Quote all entries in full, exactly.
DATA RECORDS Block Start
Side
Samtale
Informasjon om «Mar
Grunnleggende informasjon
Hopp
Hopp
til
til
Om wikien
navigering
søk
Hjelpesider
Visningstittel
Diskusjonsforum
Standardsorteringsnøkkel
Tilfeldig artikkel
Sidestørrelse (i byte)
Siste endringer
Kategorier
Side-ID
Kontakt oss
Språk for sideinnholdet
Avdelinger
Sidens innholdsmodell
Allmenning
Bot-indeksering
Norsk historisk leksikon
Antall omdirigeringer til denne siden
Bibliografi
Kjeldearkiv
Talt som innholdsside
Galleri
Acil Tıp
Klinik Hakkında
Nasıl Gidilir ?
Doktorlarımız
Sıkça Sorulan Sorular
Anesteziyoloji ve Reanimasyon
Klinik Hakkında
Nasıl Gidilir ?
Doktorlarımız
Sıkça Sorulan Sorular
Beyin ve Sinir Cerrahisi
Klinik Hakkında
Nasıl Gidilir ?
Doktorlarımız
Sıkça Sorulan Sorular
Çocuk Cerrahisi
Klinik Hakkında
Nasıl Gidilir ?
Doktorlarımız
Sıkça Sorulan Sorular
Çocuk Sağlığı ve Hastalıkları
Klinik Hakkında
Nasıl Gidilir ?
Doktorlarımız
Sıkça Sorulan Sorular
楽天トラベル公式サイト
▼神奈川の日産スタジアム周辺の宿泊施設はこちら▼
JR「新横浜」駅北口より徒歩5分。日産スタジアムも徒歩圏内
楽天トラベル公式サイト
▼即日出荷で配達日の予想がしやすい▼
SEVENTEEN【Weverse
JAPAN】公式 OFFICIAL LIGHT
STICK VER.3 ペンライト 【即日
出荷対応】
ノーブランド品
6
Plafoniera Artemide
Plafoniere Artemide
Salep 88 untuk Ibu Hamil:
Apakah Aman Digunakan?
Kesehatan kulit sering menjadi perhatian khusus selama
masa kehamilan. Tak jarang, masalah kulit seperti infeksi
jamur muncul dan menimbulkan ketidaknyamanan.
DATA RECORDS Block End
> [RESULT OF THE EXERCISE]
Side
Samtale
Informasjon om «Mar
Grunnleggende informasjon
Hopp
Hopp
til
til
Om wikien
navigering
søk
Hjelpesider
Visningstittel
Diskusjonsforum
Standardsorteringsnøkkel
Tilfeldig artikkel
Sidestørrelse (i byte)
Siste endringer
Kategorier
Side-ID
Kontakt oss
Språk for sideinnholdet
Avdelinger
Sidens innholdsmodell
Allmenning
Bot-indeksering
Norsk historisk leksikon
Antall omdirigeringer til denne siden
Bibliografi
Kjeldearkiv
Talt som innholdsside
Galleri
Acil Tıp
Klinik Hakkında
Nasıl Gidilir ?
Doktorlarımız
Sıkça Sorulan Sorular
Anesteziyoloji ve Reanimasyon
Klinik Hakkında
Nasıl Gidilir ?
Doktorlarımız
Sıkça Sorulan Sorular
Beyin ve Sinir Cerrahisi
Klinik Hakkında
Nasıl Gidilir ?
Doktorlarımız
Sıkça Sorulan Sorular
Çocuk Cerrahisi
Klinik Hakkında
Nasıl Gidilir ?
Doktorlarımız
Sıkça Sorulan Sorular
Çocuk Sağlığı ve Hastalıkları
Klinik Hakkında
Nasıl Gidilir ?
Doktorlarımız
Sıkça Sorulan Sorular
楽天トラベル公式サイト
▼神奈川の日産スタジアム周辺の宿泊施設はこちら▼
JR「新横浜」駅北口より徒歩5分。日産スタジアムも徒歩圏内
楽天トラベル公式サイト
▼即日出荷で配達日の予想がしやすい▼
SEVENTEEN【Weverse
JAPAN】公式 OFFICIAL LIGHT
STICK VER.3 ペンライト 【即日
出荷対応】
ノーブランド品
6
Plafoniera Artemide
Plafoniere Artemide
Salep 88 untuk Ibu Hamil:
Apakah Aman Digunakan?
Kesehatan kulit sering menjadi perhatian khusus selama
masa kehamilan. Tak jarang, masalah kulit seperti infeksi
jamur muncul dan menimbulkan ketidaknyamanan.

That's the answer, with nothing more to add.